[LU-17343] mechanism to resolve 'lctl get_param' parameters to pathnames Created: 07/Dec/23 Updated: 29/Jan/24 |
|
| Status: | Open |
| Project: | Lustre |
| Component/s: | None |
| Affects Version/s: | Lustre 2.16.0 |
| Fix Version/s: | None |
| Type: | Improvement | Priority: | Minor |
| Reporter: | Andreas Dilger | Assignee: | WC Triage |
| Resolution: | Unresolved | Votes: | 0 |
| Labels: | easy | ||
| Issue Links: |
|
||||
| Severity: | 3 | ||||
| Rank (Obsolete): | 9223372036854775807 | ||||
| Description |
|
The "lctl get_param" and "lctl list_param" commands allow resolving and dumping Lustre parameters and statistics in a simple manner, as it handles the internal details of where the parameters are stored. Due to ongoing changes in the kernel policies on where parameters are located, the actual pathname of a parameter/stats file may change by kernel and Lustre release.

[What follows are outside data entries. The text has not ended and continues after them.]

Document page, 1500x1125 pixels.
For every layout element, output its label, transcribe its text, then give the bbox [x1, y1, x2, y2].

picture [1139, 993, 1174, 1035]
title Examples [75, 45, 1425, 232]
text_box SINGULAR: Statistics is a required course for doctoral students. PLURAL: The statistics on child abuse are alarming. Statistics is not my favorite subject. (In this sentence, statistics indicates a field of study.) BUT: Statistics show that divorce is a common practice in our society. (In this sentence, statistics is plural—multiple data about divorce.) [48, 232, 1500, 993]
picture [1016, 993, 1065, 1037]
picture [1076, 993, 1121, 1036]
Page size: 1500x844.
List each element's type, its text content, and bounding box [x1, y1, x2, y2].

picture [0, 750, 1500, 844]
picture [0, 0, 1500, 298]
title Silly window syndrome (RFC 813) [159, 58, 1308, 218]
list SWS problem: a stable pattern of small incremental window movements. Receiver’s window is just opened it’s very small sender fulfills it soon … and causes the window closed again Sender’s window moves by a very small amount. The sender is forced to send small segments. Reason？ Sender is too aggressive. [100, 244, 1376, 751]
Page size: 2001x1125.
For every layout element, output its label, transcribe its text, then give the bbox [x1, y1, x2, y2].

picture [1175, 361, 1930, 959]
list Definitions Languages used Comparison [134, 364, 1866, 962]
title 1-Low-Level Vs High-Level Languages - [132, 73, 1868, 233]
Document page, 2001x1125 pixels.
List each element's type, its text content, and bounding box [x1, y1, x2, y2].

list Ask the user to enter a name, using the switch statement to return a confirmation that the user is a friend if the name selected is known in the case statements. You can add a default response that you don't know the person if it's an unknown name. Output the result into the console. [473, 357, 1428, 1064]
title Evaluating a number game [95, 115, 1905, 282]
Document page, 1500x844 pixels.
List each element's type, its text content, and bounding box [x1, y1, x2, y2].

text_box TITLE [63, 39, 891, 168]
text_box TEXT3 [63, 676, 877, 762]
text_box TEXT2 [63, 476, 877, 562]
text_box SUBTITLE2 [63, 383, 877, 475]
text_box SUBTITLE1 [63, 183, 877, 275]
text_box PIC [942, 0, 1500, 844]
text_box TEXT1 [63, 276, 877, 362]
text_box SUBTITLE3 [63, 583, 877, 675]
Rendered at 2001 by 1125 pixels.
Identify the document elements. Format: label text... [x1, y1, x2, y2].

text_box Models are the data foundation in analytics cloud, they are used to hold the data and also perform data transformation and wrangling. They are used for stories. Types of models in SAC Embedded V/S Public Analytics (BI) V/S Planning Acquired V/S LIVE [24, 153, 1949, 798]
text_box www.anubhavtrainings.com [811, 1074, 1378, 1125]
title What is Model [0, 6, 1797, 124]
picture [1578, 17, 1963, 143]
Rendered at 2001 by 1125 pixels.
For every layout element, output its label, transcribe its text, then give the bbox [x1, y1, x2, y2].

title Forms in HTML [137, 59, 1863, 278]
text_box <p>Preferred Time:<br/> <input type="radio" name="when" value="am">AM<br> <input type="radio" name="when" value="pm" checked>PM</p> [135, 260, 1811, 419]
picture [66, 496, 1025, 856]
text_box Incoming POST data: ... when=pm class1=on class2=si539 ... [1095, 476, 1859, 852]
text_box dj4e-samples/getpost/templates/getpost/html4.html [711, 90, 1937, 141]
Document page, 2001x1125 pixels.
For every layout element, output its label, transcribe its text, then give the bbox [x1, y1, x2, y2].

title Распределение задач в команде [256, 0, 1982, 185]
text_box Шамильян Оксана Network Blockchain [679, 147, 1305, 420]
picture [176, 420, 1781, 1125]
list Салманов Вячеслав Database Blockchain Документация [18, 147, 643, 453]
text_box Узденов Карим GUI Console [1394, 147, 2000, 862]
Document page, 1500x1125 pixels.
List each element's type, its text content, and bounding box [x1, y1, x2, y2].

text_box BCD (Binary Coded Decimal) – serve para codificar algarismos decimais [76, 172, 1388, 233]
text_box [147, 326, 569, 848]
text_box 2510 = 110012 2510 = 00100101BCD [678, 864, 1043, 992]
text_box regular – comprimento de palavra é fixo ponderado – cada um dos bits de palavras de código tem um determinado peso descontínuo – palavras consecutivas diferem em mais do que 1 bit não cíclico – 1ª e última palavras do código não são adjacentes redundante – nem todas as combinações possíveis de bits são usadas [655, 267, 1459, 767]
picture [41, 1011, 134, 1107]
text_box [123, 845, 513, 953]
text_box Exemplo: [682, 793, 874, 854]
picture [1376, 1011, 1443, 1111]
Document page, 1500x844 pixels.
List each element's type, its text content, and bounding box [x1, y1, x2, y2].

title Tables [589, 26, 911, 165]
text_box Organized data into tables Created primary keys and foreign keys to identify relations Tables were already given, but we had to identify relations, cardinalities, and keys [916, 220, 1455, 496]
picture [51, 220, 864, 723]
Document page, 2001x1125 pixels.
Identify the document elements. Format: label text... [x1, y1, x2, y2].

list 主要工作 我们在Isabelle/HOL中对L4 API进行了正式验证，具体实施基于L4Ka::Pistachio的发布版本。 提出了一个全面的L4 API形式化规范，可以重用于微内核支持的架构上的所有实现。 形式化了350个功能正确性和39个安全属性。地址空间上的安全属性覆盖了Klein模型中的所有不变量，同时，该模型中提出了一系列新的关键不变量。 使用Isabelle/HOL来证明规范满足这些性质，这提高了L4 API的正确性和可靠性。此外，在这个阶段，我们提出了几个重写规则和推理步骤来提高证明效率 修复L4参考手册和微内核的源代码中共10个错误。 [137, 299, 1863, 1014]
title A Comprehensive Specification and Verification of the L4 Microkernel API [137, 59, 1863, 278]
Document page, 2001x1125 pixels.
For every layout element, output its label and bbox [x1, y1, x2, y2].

Originally, parameters were all under "/proc/fs/lustre" and "/proc/net/lnet", but then "/proc" usage was deprecated so many parameters moved to "/sys/fs/lustre", but this is constrained to being simple "name=value" pairs, and "complex" (multi-value, multi-line) parameters were moved to "/sys/kernel/debug/lustre" and "/sys/kernel/debug/lnet". Unfortunately, the kernel changed the access policy for "/sys/kernel/debug" to be accessible only to the root user, and as such any data collection tools must also run as root in order to access these statistics, until such a time we create our own "lprocfs" to hold statistics and allow them to be accessed by non-root users. In the meantime, for tools that monitor Lustre statistics, it is desirable to avoid the overhead of "lctl get_param" trying to do multiple pathname resolutions each time a parameter is accessed, which might be once per second or more. This drives the tools to hard-code the direct parameter pathnames into the tool instead of using "lctl get_param" to access the parameters, which is fragile and may break between releases. It is desirable to have a mechanism to "resolve" parameter/stats pathnames for the currently-running Lustre version so that they can be used directly, without hard coding them. To do this, it would be useful to have an option "lctl get_param [-p|--path] PARAM" and "lctl list_param [-p|--path] PARAM" that prints the actual pathname(s) for PARAM instead of the value. There is already a function "llapi_param_get_paths()" that is available to resolve the parameter name to one or more pathnames, but it needs the "[-p|--path]" option implemented to allow printing these pathnames to stdout for use by the monitoring tools. |
| Comments |
| Comment by Andreas Dilger [ 07/Dec/23 ] |
|
I think it would be a relatively simple change to the lctl tool - basically just adding the parsing of the "[-p|--path]" option that works mostly like "lctl get_param -N" and "lctl list_param", but having it print the pathname paths.gl_pathv[i] of the parameters directly instead of calling display_name() to convert the parameters to the dot-separated format. There are some cleanups in the code that should be done, like rename "po_only_path" and "po_show_path" to be "po_only_name" and "po_show_name" and add a new "po_only_pathname" (so it doesn't get confused with the old "po_only/show_path"). Similarly, a new LIST_PATHNAME should be added to enum parameter_operation to differentiate this from LIST_PARAM. |
| Comment by James A Simmons [ 07/Dec/23 ] |
|
Our tools never get love |
| Comment by Steve Crusan [ 11/Dec/23 ] |
|
This would be very useful for us. A long time ago when we wrote our tools, we looked at strace and the code and saw lctl was just doing it's own path resolution to open these files anyway, so we now just skip all of that and try to dynamically find the "proc" files directly outside of lctl. Being able to do "lctl list_param -p -R ..." and some caching + simple path heuristics would mean a lot less evil /proc and /sys path like calls would certainly save some CPU time and be a lot less messy. |
| Comment by Andreas Dilger [ 29/Jan/24 ] |
I think that is a much bigger pill than most developers are willing to swallow. That requires adding a huge amount of complexity to the tools to manage Netlink and YAML, instead of "open/read". I think this change to dynamically discover the pathnames on the currently running system would be fairly easy to implement (either as an installation step to run a script and generate a config file that holds the pathnames for the stats files), or as a few-line change to run "lctl list_param -p PARAM" to generate the pathname at runtime instead of hard-coding the absolute pathname into the binary. |